As a woman who has battled her weight my entire adult life, I have always tried to dress modestly. Ideally, I want to look strong and healthy. I want to be able to wear a tank top or sleeveless shirt on a warm day. I like to wear shorts and skirts, and I like them to be above the knee. I don't particularly like lowcut blouses, but I like some breathing room in the neck. If I looked like the lovely Jamie Eason (pictured), an Oxygen cover model, I would most likely wear a two piece swimsuit to the beach without regret, and you know what? I would do it for myself. Hmm...
It really made me ponder how attainable a healthy, attractive body is to attain. As someone who works out six days a week, and lifts weights as well as doing cardio, I know it is quite difficult. I have been battling the "last 15 pounds" for the last month and a half, and it is driving me nuts. Several of my friends this weekend said that they find themselves in that position as well. That is why when I see Selina Kyle struggling into her Catwoman outfit after giving birth to her daughter, I really appreciate the realism of it all.
I loved Digital Femme's post about what a female super hero would look like if she were a real woman. Cheryl Lynn found pictures of fit women and made them into heroes. It was an eye opener. It also made me really respect Cheryl Lynn's point of view. She reads Oxygen like I do, and has a healthy appreciation for the amount of effort put into being so toned.

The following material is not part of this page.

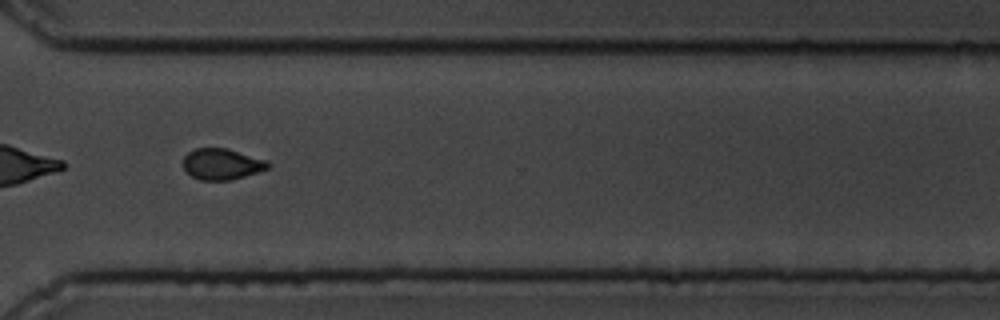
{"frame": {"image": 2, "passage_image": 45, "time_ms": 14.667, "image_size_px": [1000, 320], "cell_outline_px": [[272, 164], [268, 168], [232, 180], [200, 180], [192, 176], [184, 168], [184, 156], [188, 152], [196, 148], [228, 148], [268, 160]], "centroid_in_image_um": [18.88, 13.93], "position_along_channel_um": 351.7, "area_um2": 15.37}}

I would say that my point is this: I want to see female super heroes at least look healthy. As much as they work out and have to depend on excellent physical health to fight crime, they would have similar bodies to those I see in the fitness magazines I read, or the ladies I see at the gym. This means that the arms are toned and strong, and that the legs have powerful and toned thighs that have a muscular edge. As Cheryl Lynn points out, the waist wouldn't be so thin, but more cut and defined as well.
There will always be a market that showcases women as victims. Those are not books I am interested in reading. I want to read about Wonder Woman kicking ass. I love it when Power Girl and Black Canary stand toe to toe with the guys. The fact that these ladies are chairwomen of their respective teams makes me insanely gleeful. I am not always thrilled with the outfits the ladies wear, but I usually focus more on the overall fitness and general appearance. I have no doubt that the Huntress or Black Canary could kick my ass, and I know they have worked hard to do so.
Bottom line: I want my female heroes to look strong and healthy. While I don't necessarily know if I will ever attain my personal goal of having a fit body like the models in Oxygen or Flex, I know I have a hell of a lot better chance of looking that way then I do of looking like Mary Jane, who is a super model. I will never be 5'10 and stick thin, but I can be in good shape and have a long, healthy life. That is what matters in the end.